▶ [Brief] Write out all of the lines below word for word, and leave the pictures out of your answer.

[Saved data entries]
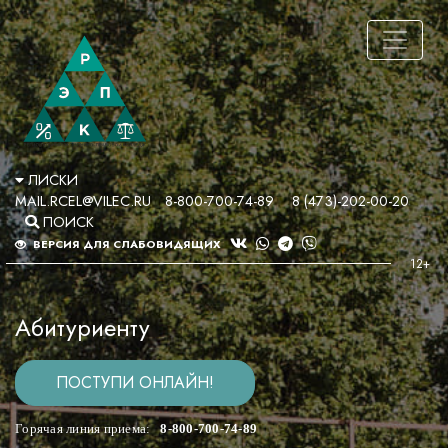
ЛИСКИ
MAIL.RCEL@VILEC.RU
8-800-700-74-89
8 (473)-202-00-20
ПОИСК
ВЕРСИЯ ДЛЯ СЛАБОВИДЯЩИХ
Абитуриенту
ПОСТУПИ ОНЛАЙН!
Горячая линия приема:
8-800-700-74-89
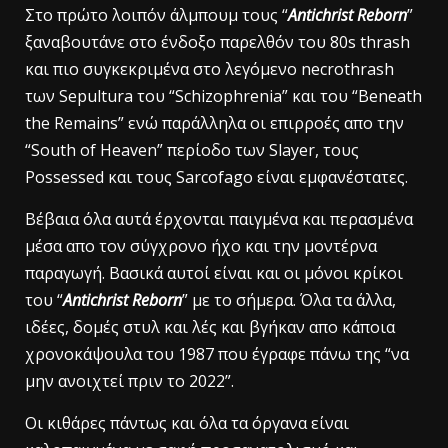
Στο πρώτο λοιπόν άλμπουμ τους “
Antichrist Reborn
”
ξαναβουτάνε στο ένδοξο παρελθόν του 80s thrash
και πιο συγκεκριμένα στο λεγόμενο necrothrash
των Sepultura του “Schizophrenia” και του “Beneath
the Remains” ενώ παράλληλα οι επιρροές απο την
“South of Heaven” περίοδο των Slayer, τους
Possessed και τους Sarcofago είναι εμφανέστατες.
Βέβαια όλα αυτά έρχονται παιγμένα και περασμένα
μέσα απο τον σύγχρονο ήχο και την μοντέρνα
παραγωγή. Βασικά αυτοί είναι και οι μόνοι κρίκοι
του “
Antichrist Reborn
” με το σήμερα. Όλα τα άλλα,
ιδέες, δομές στυλ και λές και βγήκαν απο κάποια
χρονοκάψουλα του 1987 που έγραφε πάνω της “να
μην ανοιχτεί πριν το 2022”.
Οι κιθάρες πάντως και όλα τα όργανα είναι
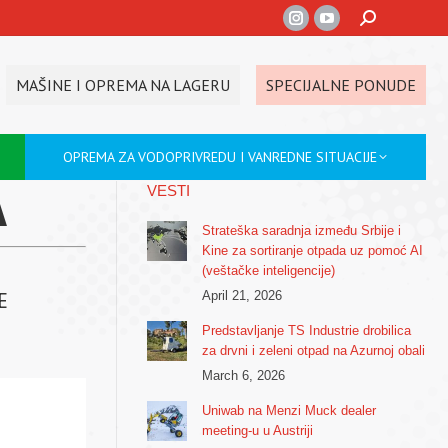
Search:
Instagram
YouTube
page
page
opens
opens
MAŠINE I OPREMA NA LAGERU
SPECIJALNE PONUDE
in
in
new
new
OPREMA ZA VODOPRIVREDU I VANREDNE SITUACIJE
window
window
A
VESTI
Strateška saradnja između Srbije i
Kine za sortiranje otpada uz pomoć AI
(veštačke inteligencije)
April 21, 2026
E
Predstavljanje TS Industrie drobilica
za drvni i zeleni otpad na Azurnoj obali
March 6, 2026
Uniwab na Menzi Muck dealer
meeting-u u Austriji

▶ [Expected answer]
ЛИСКИ
MAIL.RCEL@VILEC.RU
8-800-700-74-89
8 (473)-202-00-20
ПОИСК
ВЕРСИЯ ДЛЯ СЛАБОВИДЯЩИХ
Абитуриенту
ПОСТУПИ ОНЛАЙН!
Горячая линия приема:
8-800-700-74-89
Στο πρώτο λοιπόν άλμπουμ τους “
Antichrist Reborn
”
ξαναβουτάνε στο ένδοξο παρελθόν του 80s thrash
και πιο συγκεκριμένα στο λεγόμενο necrothrash
των Sepultura του “Schizophrenia” και του “Beneath
the Remains” ενώ παράλληλα οι επιρροές απο την
“South of Heaven” περίοδο των Slayer, τους
Possessed και τους Sarcofago είναι εμφανέστατες.
Βέβαια όλα αυτά έρχονται παιγμένα και περασμένα
μέσα απο τον σύγχρονο ήχο και την μοντέρνα
παραγωγή. Βασικά αυτοί είναι και οι μόνοι κρίκοι
του “
Antichrist Reborn
” με το σήμερα. Όλα τα άλλα,
ιδέες, δομές στυλ και λές και βγήκαν απο κάποια
χρονοκάψουλα του 1987 που έγραφε πάνω της “να
μην ανοιχτεί πριν το 2022”.
Οι κιθάρες πάντως και όλα τα όργανα είναι
Search:
Instagram
YouTube
page
page
opens
opens
MAŠINE I OPREMA NA LAGERU
SPECIJALNE PONUDE
in
in
new
new
OPREMA ZA VODOPRIVREDU I VANREDNE SITUACIJE
window
window
A
VESTI
Strateška saradnja između Srbije i
Kine za sortiranje otpada uz pomoć AI
(veštačke inteligencije)
April 21, 2026
E
Predstavljanje TS Industrie drobilica
za drvni i zeleni otpad na Azurnoj obali
March 6, 2026
Uniwab na Menzi Muck dealer
meeting-u u Austriji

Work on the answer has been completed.